+++ Data extracts

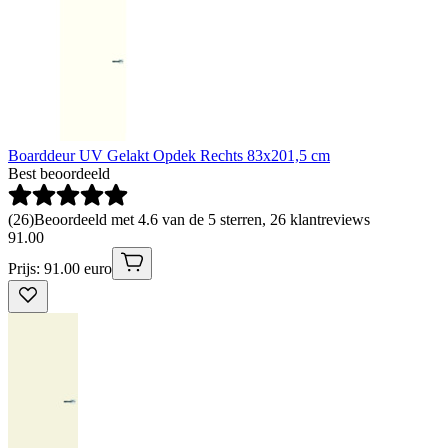
Boarddeur UV Gelakt Opdek Rechts 83x201,5 cm
Best beoordeeld
(
26
)
Beoordeeld met 4.6 van de 5 sterren, 26 klantreviews
91
.
00
Prijs: 91.00 euro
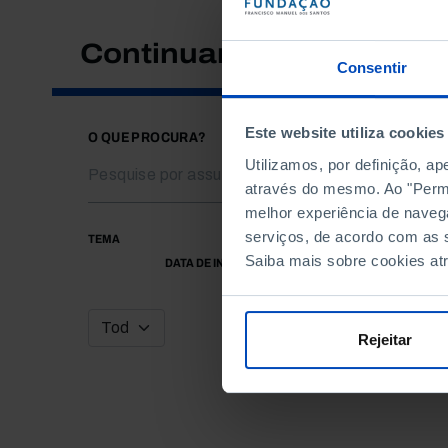
Continuar a pesquisar
Consentir
Este website utiliza cookies
O QUE PROCURA?
Utilizamos, por definição, a
através do mesmo. Ao "Permit
melhor experiência de naveg
serviços, de acordo com as s
TEMA
Saiba mais sobre cookies at
DATA DE INÍCIO
Rejeitar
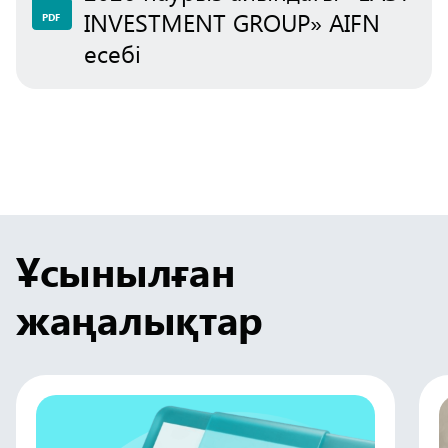
INVESTMENT GROUP» AIFN
PDF
есебі
Ұсынылған
жаңалықтар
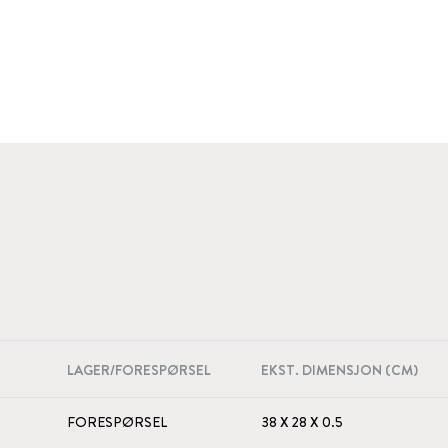
LAGER/FORESPØRSEL
EKST. DIMENSJON (CM)
FORESPØRSEL
38 X 28 X 0.5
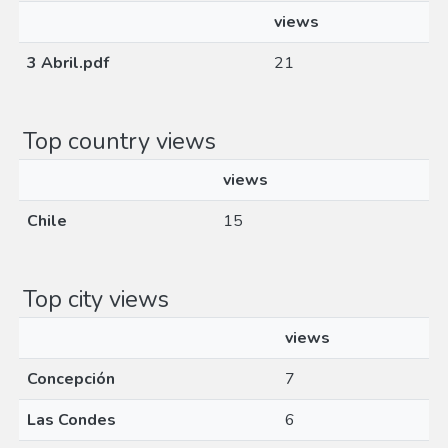
views
3 Abril.pdf
21
Top country views
views
Chile
15
Top city views
views
Concepción
7
Las Condes
6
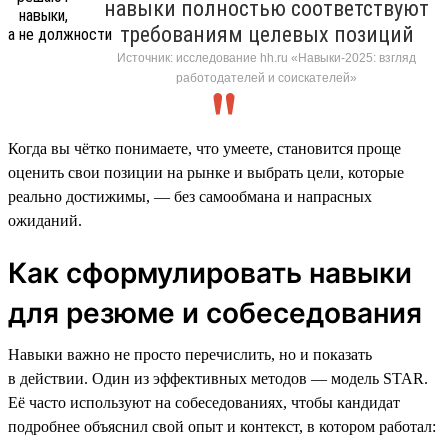
навыки полностью соответствуют
требованиям целевых позиций
Источник: исследование hh.ru «Навыки-2025: взгляд
работодателей и соискателей»
Когда вы чётко понимаете, что умеете, становится проще
оценить свои позиции на рынке и выбрать цели, которые
реально достижимы, — без самообмана и напрасных
ожиданий.
Как сформулировать навыки
для резюме и собеседования
Навыки важно не просто перечислить, но и показать
в действии. Один из эффективных методов — модель STAR.
Её часто используют на собеседованиях, чтобы кандидат
подробнее объяснил свой опыт и контекст, в котором работал:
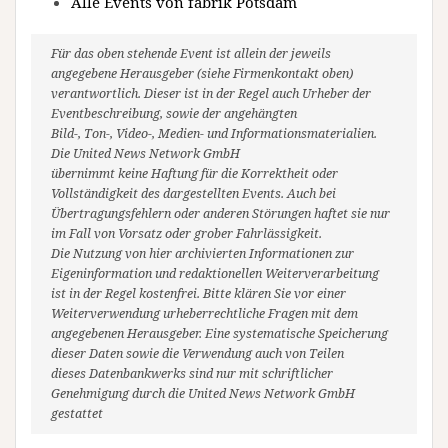
Alle Events von fabrik Potsdam
Für das oben stehende Event ist allein der jeweils
angegebene Herausgeber (siehe Firmenkontakt oben)
verantwortlich. Dieser ist in der Regel auch Urheber der
Eventbeschreibung, sowie der angehängten
Bild-, Ton-, Video-, Medien- und Informationsmaterialien.
Die United News Network GmbH
übernimmt keine Haftung für die Korrektheit oder
Vollständigkeit des dargestellten Events. Auch bei
Übertragungsfehlern oder anderen Störungen haftet sie nur
im Fall von Vorsatz oder grober Fahrlässigkeit.
Die Nutzung von hier archivierten Informationen zur
Eigeninformation und redaktionellen Weiterverarbeitung
ist in der Regel kostenfrei. Bitte klären Sie vor einer
Weiterverwendung urheberrechtliche Fragen mit dem
angegebenen Herausgeber. Eine systematische Speicherung
dieser Daten sowie die Verwendung auch von Teilen
dieses Datenbankwerks sind nur mit schriftlicher
Genehmigung durch die United News Network GmbH
gestattet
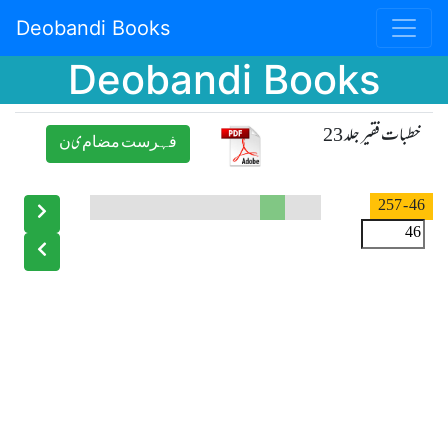
Deobandi Books
Deobandi Books
خطبات فقیر جلد 23
ﻓﮩﺮﺳﺖ ﻣﻀﺎﻡیﻥ
- 257
46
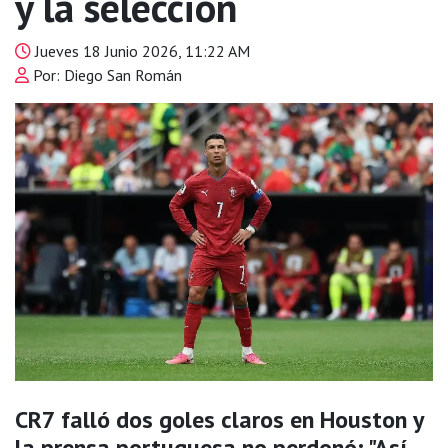
y la selección
Jueves 18 Junio 2026, 11:22 AM
Por: Diego San Román
CR7 falló dos goles claros en Houston y
la prensa portuguesa no perdonó: "Así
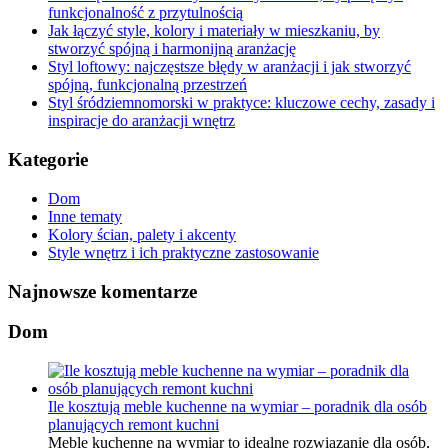
funkcjonalność z przytulnością
Jak łączyć style, kolory i materiały w mieszkaniu, by
stworzyć spójną i harmonijną aranżację
Styl loftowy: najczęstsze błędy w aranżacji i jak stworzyć
spójną, funkcjonalną przestrzeń
Styl śródziemnomorski w praktyce: kluczowe cechy, zasady i
inspiracje do aranżacji wnętrz
Kategorie
Dom
Inne tematy
Kolory ścian, palety i akcenty
Style wnętrz i ich praktyczne zastosowanie
Najnowsze komentarze
Dom
Ile kosztują meble kuchenne na wymiar – poradnik dla osób
planujących remont kuchni
Meble kuchenne na wymiar to idealne rozwiązanie dla osób,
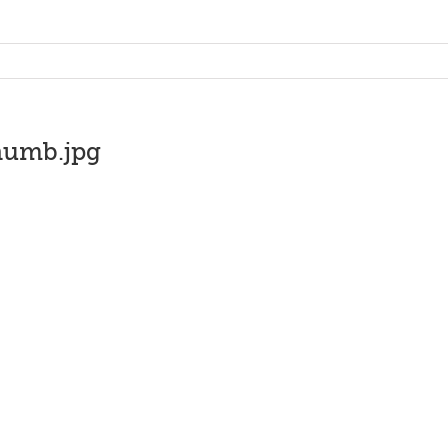
humb.jpg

++++++

## Exercise requirements
Copy all lines above where "cookies" is present.

## Response below
Este website utiliza cookies
Saiba mais sobre cookies at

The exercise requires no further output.